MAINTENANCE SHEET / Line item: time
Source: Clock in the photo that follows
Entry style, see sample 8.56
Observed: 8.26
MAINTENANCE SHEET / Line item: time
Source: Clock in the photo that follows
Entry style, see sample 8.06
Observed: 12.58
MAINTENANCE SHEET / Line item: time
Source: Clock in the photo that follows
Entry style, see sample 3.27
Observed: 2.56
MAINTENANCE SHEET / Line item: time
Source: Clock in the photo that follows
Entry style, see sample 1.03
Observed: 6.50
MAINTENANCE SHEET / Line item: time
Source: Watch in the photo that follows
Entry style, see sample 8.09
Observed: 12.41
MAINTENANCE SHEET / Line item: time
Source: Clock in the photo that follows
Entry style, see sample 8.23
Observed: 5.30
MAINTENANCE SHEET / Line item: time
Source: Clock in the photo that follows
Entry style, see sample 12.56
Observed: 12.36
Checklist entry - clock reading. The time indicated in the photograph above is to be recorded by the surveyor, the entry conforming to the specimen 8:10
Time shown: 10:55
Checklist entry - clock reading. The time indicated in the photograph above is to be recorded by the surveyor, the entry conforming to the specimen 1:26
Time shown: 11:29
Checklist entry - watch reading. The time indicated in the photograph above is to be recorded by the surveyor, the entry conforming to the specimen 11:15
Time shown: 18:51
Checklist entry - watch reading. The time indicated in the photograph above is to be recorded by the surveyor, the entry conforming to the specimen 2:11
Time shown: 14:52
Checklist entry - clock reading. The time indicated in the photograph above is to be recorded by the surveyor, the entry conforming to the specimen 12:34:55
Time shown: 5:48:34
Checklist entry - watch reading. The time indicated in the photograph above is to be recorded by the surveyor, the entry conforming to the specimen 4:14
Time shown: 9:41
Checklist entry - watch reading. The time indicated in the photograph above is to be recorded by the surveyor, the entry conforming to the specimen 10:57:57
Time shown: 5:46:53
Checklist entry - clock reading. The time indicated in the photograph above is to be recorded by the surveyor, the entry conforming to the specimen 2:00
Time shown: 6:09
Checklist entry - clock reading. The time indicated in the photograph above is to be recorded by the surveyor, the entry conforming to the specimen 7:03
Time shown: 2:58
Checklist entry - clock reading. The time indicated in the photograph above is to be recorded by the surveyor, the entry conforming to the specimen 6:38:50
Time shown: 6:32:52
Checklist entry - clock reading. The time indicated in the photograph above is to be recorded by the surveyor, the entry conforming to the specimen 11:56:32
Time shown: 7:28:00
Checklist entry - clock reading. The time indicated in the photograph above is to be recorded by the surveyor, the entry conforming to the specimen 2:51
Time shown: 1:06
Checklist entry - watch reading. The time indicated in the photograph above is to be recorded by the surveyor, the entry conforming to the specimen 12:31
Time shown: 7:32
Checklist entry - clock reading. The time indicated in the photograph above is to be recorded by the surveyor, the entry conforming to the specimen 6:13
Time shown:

STATED PROBLEM:
Render the records above as a JSON list of strings, one string per line with blank lines left out, from the first line of the records up to and including the line with "Time shown: 5:46:53".

RESPONSE TO THE EXERCISE:
[
  "MAINTENANCE SHEET / Line item: time",
  "Source: Clock in the photo that follows",
  "Entry style, see sample 8.56",
  "Observed: 8.26",
  "MAINTENANCE SHEET / Line item: time",
  "Source: Clock in the photo that follows",
  "Entry style, see sample 8.06",
  "Observed: 12.58",
  "MAINTENANCE SHEET / Line item: time",
  "Source: Clock in the photo that follows",
  "Entry style, see sample 3.27",
  "Observed: 2.56",
  "MAINTENANCE SHEET / Line item: time",
  "Source: Clock in the photo that follows",
  "Entry style, see sample 1.03",
  "Observed: 6.50",
  "MAINTENANCE SHEET / Line item: time",
  "Source: Watch in the photo that follows",
  "Entry style, see sample 8.09",
  "Observed: 12.41",
  "MAINTENANCE SHEET / Line item: time",
  "Source: Clock in the photo that follows",
  "Entry style, see sample 8.23",
  "Observed: 5.30",
  "MAINTENANCE SHEET / Line item: time",
  "Source: Clock in the photo that follows",
  "Entry style, see sample 12.56",
  "Observed: 12.36",
  "Checklist entry - clock reading. The time indicated in the photograph above is to be recorded by the surveyor, the entry conforming to the specimen 8:10",
  "Time shown: 10:55",
  "Checklist entry - clock reading. The time indicated in the photograph above is to be recorded by the surveyor, the entry conforming to the specimen 1:26",
  "Time shown: 11:29",
  "Checklist entry - watch reading. The time indicated in the photograph above is to be recorded by the surveyor, the entry conforming to the specimen 11:15",
  "Time shown: 18:51",
  "Checklist entry - watch reading. The time indicated in the photograph above is to be recorded by the surveyor, the entry conforming to the specimen 2:11",
  "Time shown: 14:52",
  "Checklist entry - clock reading. The time indicated in the photograph above is to be recorded by the surveyor, the entry conforming to the specimen 12:34:55",
  "Time shown: 5:48:34",
  "Checklist entry - watch reading. The time indicated in the photograph above is to be recorded by the surveyor, the entry conforming to the specimen 4:14",
  "Time shown: 9:41",
  "Checklist entry - watch reading. The time indicated in the photograph above is to be recorded by the surveyor, the entry conforming to the specimen 10:57:57",
  "Time shown: 5:46:53"
]